Health checkers are even more invisible until they fail. A monitoring agent pinging your services every 30 seconds burns almost no resources. But it is the mechanism that triggers failover, pages an engineer at 2 AM, and tells your load balancer to stop sending traffic to a backend that has gone down. Remove it, and your system loses its ability to detect its own failures. It will keep routing requests to dead servers until a human notices complaints.
The Problem with Low-Utilization Servers in Cost Reviews
Cloud cost optimization has become a serious discipline. Tools like AWS Cost Explorer, Datadog’s cloud cost management features, and third-party platforms like Infracost exist precisely to help companies find waste. The logic is sound: idle resources are money burned.
The risk is applying that logic without understanding what “idle” means in context. A server sitting at 3% average CPU could be waste. It could also be a bastion host that controls SSH access to your entire production environment, or a VPN endpoint that routes traffic for your engineering team. The CPU number tells you nothing about criticality.
This conflation has caused real outages.
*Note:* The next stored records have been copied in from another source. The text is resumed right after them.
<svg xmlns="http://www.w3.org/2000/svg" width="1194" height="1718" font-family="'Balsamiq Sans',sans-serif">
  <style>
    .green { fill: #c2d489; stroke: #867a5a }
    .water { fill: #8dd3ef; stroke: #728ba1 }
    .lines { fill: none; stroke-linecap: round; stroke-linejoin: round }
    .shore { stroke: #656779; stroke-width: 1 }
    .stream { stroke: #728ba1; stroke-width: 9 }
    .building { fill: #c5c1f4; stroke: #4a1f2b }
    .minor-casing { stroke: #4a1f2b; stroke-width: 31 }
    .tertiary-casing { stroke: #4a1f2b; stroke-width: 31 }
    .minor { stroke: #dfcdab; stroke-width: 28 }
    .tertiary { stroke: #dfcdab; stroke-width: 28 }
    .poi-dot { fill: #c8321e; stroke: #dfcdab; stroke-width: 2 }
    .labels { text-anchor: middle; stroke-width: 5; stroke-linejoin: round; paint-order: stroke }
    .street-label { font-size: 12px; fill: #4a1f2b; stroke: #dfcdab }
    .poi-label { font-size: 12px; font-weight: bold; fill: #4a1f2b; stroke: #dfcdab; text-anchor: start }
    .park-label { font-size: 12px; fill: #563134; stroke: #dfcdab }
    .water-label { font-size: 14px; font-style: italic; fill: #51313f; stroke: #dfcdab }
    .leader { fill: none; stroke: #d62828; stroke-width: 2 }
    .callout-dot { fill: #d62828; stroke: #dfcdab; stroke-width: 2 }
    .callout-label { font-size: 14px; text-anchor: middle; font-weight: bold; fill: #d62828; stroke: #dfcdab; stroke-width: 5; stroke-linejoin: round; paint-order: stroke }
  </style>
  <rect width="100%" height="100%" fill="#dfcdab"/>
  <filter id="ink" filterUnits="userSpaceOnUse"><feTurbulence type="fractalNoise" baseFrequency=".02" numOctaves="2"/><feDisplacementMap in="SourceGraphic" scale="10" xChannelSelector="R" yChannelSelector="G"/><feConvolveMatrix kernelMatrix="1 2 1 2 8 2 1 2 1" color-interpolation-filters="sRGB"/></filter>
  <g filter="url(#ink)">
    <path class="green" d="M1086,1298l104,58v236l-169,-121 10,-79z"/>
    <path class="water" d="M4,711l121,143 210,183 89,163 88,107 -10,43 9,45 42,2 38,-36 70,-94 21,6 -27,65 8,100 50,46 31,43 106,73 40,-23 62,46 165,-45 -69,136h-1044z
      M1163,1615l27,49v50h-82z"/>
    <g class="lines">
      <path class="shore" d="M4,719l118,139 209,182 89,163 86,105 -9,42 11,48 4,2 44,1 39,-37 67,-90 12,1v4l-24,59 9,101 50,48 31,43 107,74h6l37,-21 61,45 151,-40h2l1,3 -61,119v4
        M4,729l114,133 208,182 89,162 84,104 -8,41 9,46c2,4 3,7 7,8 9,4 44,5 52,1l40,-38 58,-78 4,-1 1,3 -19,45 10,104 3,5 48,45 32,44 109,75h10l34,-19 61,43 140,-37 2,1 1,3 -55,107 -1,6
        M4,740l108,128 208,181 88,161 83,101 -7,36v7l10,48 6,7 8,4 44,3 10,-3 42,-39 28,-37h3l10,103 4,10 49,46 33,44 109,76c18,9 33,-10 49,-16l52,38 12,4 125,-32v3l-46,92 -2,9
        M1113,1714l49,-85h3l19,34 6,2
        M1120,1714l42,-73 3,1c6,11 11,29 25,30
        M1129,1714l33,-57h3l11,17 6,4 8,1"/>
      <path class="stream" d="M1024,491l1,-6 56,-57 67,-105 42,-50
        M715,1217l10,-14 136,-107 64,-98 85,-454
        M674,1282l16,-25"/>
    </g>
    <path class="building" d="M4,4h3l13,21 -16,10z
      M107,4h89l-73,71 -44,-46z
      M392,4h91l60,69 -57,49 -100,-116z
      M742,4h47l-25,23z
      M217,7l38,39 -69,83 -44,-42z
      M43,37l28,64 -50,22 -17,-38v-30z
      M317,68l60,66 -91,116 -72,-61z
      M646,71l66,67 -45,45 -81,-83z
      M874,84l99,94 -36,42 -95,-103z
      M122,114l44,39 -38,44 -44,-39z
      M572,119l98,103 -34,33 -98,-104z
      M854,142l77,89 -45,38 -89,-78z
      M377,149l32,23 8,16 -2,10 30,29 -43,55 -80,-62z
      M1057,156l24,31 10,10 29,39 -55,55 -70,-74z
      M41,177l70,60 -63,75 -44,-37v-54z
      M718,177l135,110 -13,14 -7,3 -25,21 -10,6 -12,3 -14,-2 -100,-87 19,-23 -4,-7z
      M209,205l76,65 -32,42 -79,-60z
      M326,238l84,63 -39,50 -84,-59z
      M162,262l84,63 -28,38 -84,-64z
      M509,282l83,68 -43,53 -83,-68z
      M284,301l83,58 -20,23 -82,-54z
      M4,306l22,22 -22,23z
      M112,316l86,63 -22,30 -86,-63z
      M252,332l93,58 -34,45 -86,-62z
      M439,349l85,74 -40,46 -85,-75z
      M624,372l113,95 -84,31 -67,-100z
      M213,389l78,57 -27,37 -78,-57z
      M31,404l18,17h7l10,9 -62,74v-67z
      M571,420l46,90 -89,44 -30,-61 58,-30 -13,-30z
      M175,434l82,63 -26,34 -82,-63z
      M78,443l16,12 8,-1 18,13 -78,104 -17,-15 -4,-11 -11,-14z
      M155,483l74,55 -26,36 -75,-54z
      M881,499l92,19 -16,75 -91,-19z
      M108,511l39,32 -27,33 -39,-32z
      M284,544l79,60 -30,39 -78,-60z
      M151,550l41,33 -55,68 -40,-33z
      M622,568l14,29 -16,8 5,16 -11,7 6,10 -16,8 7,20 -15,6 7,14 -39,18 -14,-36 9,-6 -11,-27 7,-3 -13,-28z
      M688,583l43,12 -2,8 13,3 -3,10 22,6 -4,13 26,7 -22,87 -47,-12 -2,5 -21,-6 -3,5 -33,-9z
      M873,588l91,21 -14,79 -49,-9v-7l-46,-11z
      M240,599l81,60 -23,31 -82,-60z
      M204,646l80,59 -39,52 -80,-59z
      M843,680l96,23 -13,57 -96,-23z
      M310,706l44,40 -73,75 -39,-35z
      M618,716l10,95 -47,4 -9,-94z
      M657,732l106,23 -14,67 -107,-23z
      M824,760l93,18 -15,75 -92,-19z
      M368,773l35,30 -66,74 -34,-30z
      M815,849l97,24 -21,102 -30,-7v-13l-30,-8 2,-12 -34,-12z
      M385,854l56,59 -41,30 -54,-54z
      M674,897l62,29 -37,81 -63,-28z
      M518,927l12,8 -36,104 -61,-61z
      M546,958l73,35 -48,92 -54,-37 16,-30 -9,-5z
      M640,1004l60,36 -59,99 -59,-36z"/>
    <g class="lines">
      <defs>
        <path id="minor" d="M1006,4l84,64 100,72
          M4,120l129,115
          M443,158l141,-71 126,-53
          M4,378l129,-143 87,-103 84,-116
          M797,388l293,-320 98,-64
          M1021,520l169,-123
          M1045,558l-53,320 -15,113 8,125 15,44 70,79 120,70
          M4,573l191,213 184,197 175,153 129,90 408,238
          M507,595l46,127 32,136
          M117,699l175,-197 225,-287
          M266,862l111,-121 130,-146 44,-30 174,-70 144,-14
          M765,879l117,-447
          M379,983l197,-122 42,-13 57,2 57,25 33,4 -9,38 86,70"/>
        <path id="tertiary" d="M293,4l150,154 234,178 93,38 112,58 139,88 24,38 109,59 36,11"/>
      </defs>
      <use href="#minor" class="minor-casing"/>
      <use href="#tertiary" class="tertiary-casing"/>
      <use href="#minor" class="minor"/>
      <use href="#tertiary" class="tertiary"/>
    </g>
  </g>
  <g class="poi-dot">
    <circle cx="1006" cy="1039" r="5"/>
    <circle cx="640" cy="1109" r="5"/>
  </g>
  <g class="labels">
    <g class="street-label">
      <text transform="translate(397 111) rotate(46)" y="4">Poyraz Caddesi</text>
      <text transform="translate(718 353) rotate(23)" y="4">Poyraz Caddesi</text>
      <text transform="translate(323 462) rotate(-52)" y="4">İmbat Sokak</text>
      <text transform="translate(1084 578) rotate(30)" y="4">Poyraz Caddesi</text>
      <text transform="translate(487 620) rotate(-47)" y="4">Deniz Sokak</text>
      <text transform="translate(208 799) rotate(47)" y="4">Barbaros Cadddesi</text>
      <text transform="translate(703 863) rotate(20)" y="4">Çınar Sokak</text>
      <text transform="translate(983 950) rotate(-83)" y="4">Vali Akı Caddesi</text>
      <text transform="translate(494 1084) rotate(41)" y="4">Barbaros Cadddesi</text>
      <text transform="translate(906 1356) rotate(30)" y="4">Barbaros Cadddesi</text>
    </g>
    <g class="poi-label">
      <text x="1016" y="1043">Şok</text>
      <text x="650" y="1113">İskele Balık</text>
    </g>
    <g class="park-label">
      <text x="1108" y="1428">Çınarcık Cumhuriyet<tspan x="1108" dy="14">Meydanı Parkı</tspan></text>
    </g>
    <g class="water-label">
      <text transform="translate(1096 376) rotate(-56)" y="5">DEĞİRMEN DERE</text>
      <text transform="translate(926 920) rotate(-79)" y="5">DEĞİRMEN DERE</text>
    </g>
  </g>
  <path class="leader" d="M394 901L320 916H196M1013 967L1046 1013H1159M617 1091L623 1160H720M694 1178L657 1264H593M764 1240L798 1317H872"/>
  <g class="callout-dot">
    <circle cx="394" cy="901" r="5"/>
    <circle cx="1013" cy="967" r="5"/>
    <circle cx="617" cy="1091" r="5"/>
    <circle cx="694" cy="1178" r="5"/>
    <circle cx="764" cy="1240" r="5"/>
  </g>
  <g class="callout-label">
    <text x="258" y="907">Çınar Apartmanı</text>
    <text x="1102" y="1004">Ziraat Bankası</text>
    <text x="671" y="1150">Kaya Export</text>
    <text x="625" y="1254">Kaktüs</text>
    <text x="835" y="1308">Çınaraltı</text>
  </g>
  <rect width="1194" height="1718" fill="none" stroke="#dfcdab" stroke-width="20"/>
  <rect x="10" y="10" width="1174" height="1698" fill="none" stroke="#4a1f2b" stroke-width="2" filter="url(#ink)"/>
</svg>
The pattern is familiar to operations teams: a cost-cutting initiative targets underutilized instances, someone decommissions a low-utilization box without fully tracing its dependencies, and a downstream system quietly breaks. The breakage often doesn’t surface immediately, which makes the root cause harder to find. By the time the incident postmortem happens, the connection between the deleted server and the failure requires careful archaeology to reconstruct.
The fundamental issue is that utilization is a proxy for value when the real measure is blast radius. A server that processes very little but whose failure would cascade through ten other systems is not a low-value server. It’s a high-risk one.
Dependency Mapping Is the Missing Step
The right way to evaluate whether a server can be decommissioned is not to look at its CPU chart. It’s to ask what would break if it disappeared at 3 PM on a Tuesday.
This is harder than it sounds. Large organizations often have poor visibility into their own dependency graphs. Services have accumulated over years, documentation is out of date, and institutional knowledge about why something exists frequently leaves when the engineer who built it does. A server can be load-bearing in ways that aren’t obvious from its resource metrics or even its name.
A few practices help. Chaos engineering, as practiced at companies like Netflix with their Simian Army tools, builds dependency knowledge by intentionally introducing failures in controlled conditions. You learn what actually matters by breaking things before production breaks them for you. This is expensive to set up but generates accurate dependency maps that no amount of documentation can match.
Less dramatic is systematic dependency documentation at the infrastructure level. Tools like Backstage (originally built at Spotify and later open-sourced) are designed partly to solve this problem by giving engineering teams a service catalog that maps ownership and dependencies explicitly. The overhead of maintaining it is real, but it’s also the overhead of knowing what you actually have.
Giving Silent Servers Their Due
The business argument for paying attention to low-utilization critical infrastructure is straightforward: downtime is expensive, and the machines most likely to cause cascading downtime are the ones nobody is watching.
High-utilization servers get watched. They appear in SLO dashboards, they show up when capacity planners run their models, and they get upgraded during infrastructure reviews. The border router sitting at 1% utilization, the internal DNS resolver, the certificate authority server that nobody has touched in two years: these are the machines that fail quietly and expensively.
Criticality and utilization are independent variables. Treating them as correlated is a category error that shows up in outage postmortems with uncomfortable frequency. The fix is not complicated. It requires taking the time to ask, for every low-utilization server you’re considering cutting: what is the blast radius if this disappears? The answer to that question, not the CPU chart, is what determines whether the machine is worth its cost.